As soon as St Paddy’s Day appears on our calendars, plans begin to be made for a day of Guinness, green cocktails, Lucky Charms, and of course, the most important part: corned beef and cabbage. Every year, we turn to this salty, hearty, comforting meal to help rescue ourselves from all that alcohol, and every year it’s declared the tastiest, most satisfying dish, which we then proceed to forget about until St Patrick’s Day rolls around again the following year.

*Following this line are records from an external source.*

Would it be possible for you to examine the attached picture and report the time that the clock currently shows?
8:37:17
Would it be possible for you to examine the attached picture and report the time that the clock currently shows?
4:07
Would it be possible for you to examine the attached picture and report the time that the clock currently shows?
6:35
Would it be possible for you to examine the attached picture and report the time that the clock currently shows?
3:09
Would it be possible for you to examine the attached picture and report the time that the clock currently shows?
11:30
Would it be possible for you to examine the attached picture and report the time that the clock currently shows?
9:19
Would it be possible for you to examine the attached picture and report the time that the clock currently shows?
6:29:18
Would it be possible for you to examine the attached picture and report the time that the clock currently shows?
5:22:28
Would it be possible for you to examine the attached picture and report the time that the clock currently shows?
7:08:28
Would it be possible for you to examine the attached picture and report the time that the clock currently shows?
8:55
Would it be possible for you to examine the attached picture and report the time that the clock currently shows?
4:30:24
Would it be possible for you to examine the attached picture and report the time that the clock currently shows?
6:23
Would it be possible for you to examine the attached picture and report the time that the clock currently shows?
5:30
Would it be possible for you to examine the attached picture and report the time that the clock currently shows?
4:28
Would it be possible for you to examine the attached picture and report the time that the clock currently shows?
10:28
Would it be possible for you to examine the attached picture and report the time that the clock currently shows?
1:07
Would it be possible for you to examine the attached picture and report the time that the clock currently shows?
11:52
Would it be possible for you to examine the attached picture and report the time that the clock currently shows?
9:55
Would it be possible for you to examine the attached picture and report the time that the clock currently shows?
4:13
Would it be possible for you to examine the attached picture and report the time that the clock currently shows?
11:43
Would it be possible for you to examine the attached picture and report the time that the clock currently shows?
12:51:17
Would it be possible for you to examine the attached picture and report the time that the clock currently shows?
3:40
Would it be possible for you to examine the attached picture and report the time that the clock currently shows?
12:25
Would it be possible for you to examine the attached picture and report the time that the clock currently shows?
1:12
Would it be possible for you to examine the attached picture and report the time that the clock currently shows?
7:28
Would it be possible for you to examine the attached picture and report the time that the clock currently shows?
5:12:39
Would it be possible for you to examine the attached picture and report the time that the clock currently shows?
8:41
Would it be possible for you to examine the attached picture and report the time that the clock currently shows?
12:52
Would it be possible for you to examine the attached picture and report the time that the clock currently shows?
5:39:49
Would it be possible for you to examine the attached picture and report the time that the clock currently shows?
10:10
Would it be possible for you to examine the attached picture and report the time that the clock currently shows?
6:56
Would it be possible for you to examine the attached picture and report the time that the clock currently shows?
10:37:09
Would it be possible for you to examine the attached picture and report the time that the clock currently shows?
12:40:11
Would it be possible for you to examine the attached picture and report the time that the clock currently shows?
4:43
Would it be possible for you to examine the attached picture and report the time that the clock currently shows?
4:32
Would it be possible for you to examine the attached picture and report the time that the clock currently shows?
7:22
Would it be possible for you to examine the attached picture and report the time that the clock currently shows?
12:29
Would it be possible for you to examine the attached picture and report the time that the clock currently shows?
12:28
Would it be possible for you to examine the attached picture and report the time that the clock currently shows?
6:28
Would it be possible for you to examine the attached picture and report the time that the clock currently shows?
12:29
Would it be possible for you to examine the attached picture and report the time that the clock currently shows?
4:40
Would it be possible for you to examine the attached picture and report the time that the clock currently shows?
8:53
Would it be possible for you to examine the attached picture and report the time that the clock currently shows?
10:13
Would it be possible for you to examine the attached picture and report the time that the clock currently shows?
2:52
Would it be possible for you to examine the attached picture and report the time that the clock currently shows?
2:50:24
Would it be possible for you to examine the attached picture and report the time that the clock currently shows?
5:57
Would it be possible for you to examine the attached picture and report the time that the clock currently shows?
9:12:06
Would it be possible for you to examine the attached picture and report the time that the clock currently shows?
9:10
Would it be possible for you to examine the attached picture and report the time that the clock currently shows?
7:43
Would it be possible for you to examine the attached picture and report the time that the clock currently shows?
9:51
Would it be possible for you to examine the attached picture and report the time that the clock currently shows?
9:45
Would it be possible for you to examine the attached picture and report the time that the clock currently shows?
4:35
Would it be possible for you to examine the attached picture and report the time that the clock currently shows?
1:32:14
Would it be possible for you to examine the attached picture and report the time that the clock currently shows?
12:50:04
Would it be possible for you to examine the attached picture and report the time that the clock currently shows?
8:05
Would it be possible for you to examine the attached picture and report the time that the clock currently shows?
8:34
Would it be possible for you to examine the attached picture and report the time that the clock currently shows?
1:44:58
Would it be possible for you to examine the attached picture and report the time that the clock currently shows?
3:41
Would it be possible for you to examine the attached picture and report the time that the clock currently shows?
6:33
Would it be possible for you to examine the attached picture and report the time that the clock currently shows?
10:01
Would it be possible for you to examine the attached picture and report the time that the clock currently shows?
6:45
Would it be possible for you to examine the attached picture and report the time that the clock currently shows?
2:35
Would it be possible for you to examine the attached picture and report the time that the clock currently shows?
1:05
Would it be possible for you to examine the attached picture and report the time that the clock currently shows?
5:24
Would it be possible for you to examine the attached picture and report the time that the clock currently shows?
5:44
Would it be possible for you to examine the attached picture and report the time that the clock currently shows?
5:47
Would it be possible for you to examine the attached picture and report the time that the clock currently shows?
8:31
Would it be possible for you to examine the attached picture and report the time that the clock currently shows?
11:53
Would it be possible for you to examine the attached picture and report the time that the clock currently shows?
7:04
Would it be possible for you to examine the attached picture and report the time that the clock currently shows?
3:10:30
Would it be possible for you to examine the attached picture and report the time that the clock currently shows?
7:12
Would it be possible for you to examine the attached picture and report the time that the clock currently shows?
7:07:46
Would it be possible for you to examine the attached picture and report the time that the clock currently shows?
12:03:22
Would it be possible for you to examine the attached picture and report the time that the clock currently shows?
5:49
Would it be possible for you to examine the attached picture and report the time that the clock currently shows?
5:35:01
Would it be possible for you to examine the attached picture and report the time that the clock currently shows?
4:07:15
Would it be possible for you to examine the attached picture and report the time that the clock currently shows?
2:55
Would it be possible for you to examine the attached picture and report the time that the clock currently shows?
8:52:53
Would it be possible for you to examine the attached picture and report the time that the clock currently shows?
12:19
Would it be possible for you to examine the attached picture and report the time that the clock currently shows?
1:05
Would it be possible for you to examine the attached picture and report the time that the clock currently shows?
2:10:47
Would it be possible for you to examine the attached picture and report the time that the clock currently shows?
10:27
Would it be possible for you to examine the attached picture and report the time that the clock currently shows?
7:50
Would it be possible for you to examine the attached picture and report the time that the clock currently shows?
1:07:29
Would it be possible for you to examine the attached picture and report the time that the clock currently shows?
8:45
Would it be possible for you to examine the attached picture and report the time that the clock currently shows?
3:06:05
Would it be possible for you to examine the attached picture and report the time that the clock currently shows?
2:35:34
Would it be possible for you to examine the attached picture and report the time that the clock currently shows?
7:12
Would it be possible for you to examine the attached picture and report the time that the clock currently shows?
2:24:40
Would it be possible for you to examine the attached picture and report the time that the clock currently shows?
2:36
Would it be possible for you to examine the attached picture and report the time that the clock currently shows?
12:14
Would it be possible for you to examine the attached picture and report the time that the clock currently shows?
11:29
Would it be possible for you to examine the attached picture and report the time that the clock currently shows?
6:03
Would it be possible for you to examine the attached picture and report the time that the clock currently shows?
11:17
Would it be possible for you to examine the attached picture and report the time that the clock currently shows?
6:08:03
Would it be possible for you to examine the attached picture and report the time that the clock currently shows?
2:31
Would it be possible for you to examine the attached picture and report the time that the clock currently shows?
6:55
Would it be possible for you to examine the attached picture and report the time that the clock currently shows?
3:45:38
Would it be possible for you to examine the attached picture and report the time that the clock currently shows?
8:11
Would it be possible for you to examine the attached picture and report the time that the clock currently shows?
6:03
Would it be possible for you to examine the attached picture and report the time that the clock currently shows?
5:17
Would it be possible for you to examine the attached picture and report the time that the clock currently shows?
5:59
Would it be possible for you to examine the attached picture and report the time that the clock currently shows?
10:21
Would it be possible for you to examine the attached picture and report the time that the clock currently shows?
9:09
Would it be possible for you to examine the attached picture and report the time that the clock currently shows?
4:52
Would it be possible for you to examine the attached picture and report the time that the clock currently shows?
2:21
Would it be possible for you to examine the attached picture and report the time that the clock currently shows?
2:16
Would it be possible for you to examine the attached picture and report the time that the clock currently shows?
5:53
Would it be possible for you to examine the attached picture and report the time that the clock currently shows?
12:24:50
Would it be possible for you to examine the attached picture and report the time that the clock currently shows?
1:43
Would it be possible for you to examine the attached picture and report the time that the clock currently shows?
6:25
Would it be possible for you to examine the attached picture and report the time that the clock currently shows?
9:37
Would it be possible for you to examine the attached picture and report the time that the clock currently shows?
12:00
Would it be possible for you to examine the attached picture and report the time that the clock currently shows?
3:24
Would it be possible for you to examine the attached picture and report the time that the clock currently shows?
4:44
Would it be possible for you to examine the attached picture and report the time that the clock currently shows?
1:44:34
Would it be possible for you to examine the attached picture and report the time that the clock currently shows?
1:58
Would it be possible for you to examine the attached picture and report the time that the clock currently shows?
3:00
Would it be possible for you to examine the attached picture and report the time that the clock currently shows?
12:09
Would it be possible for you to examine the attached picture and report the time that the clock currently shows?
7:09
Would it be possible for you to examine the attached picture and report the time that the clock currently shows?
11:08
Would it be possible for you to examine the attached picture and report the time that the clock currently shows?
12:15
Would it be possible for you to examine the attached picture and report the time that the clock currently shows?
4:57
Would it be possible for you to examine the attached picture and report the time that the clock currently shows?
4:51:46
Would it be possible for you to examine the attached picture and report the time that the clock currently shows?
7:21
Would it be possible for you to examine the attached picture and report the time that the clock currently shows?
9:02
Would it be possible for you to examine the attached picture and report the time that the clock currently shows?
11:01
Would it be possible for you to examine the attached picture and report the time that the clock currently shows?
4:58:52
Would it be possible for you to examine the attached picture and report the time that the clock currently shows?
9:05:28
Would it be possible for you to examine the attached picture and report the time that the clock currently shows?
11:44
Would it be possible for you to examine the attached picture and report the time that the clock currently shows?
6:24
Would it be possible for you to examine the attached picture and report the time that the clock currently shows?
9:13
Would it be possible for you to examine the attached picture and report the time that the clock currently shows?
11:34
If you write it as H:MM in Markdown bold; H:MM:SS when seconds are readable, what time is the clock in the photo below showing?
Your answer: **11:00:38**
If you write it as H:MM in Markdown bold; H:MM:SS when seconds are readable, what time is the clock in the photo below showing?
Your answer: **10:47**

Although corned beef and cabbage is considered to be the ultimate Irish dish by many Americans, it’s not actually what they’ll be eating in Dublin on St Paddy’s Day. In Ireland, beef used to be an expensive luxury, and definitely not readily available for the masses to dine on daily, so their staple was salted bacon, served with cabbage and root vegetables. Pork was much cheaper than beef — corned beef was a prized possession in eighteenth-century Dublin — so this was the comforting meal they enjoyed, and which was eaten religiously on St Patrick’s Day every year.
It was only when the first Irish immigrants began making their way to the USA in the nineteenth century that corned beef became associated with Irish cuisine. Ironically, in America, the Irish encountered the opposite situation to the one they had experienced at home: Here pork was prohibitively expensive, but beef was relatively cheap. Cabbage was still one of the most affordable vegetables on this side of the Atlantic, so that part of the dish stuck, despite the change in the type of meat.
Many sources claim that it was the proximity of Irish and Jewish communities in America that led to corned beef finding its way into Irish cuisine, but it could also have been because corned beef is a very close replica of the bacon they were used to eating at home. In fact, thanks to the pink curing salt used to make corned beef, it even looks fairly similar. It came to be such an Irish staple that New York bars would often serve a free dinner of corned beef and cabbage to the Irish workers who would come in after work, have a few drinks, and dine on their new version of traditional Irish fare.
Corned beef and cabbage — also known as the ‘New England boiled dinner’ — is not the ultimate Irish way to celebrate St Patricks’ Day, but rather the ultimate Irish-American way. And that’s how we’ll be celebrating, either in our American homes where we’ll be following this recipe for classic corned beef and cabbage, or drinking, dancing, and dining in our favorite Irish-American pubs.